A day after a crucial ministerial level meeting in Aizawl over the Assam-Mizoram border dispute, the Chief Ministers of Assam and Meghalaya on Friday decided to settle their 12 border disputes in a phased manner through talks.
In their second meeting on the issue, Assam’s Himanta Biswa Sarma and his Meghalaya counterpart Conrad K. Sangma said that three separate committees for three disputed regions would be formed on each side under cabinet ministers.
Sangma said that the committees, which would also comprise senior officials, would focus on five aspects — historical facts, ethnicity, administrative convenience, contiguity of the land, willingness and people’s sentiments.
“The process to resolve the disputes would be done in a fast manner and in the next 30 days, the three committees of each of the two states would complete their visit of the disputed locations and hold discussions,” he told the media.
Sarma said that out of the 12 locations along Assam’s Cachar, Kamrup and Kamrup (Metro) districts and Meghalaya’s West Khasi Hills, Ri-Bhoi and East Jaintia Hills Districts, six disputed locations with lesser complications would be taken up first.
“There is no dispute in the Assam territory.
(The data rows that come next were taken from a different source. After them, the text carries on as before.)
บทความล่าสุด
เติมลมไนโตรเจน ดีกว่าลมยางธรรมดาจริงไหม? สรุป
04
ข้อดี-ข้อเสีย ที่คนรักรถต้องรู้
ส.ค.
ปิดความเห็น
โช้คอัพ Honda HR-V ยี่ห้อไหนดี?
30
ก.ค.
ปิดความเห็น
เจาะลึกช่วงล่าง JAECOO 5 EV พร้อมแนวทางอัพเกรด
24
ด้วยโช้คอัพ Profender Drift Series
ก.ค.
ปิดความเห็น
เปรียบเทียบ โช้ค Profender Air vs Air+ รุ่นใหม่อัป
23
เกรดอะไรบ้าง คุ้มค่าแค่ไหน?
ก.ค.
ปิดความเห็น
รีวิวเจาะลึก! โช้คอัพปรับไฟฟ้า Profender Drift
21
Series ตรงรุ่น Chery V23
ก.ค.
But Meghalaya claimed certain locations as their territory, causing the disputes for many years. The six committees headed by the cabinet ministers would discuss with all stakeholders, local leaders and people before coming to the conclusions,” he said.
The meeting in Guwahati came shortly after the first meeting held in Shillong on July 24.
The Assam Chief Minister also said that his state’s border dispute cases with Nagaland and Arunachal Pradesh are before the Supreme Court but there are no cases on the inter-state disputes with Meghalaya and Mizoram.
“Recently Assam and Nagaland had signed an agreement to remove state forces from the disputed locations. I have recently discussed with the Arunachal Pradesh Chief Minister (Pema Khandu) about an out of court settlements of the boundary disputes,” he said.
Sarma and Sangma also said that to resolve the inter-state border disputes, they would adopt different kind of negotiations with new approaches and they would not stick to the old issues and incidents.
Assam and Mizoram ministers had met on Thursday where they decided to maintain peace along their border, welcomed deployment of neutral central forces, and agreed that they would not send their respective forces and officials to the troubled areas.
The worst-ever violence along the Assam-Mizoram border on July 26 left six Assam Police personnel dead and around 100 civilians and security personnel of the two neighbouring states injured.
The trouble between the states is due to conflicting interpretations of their territorial position. While Mizoram says the boundary line is the one laid down in the Bengal Eastern Frontier Regulation Act of 1875, Assam backs the 1933 demarcation.
Union Minister of State for Home Affairs Nityanand Rai had told the parliament last month that there are a total of seven inter-state border disputes at present, including four in the northeast region.
The others are between Haryana and Himachal Pradesh, Ladakh and Himachal Pradesh, and Maharashtra-Karnataka.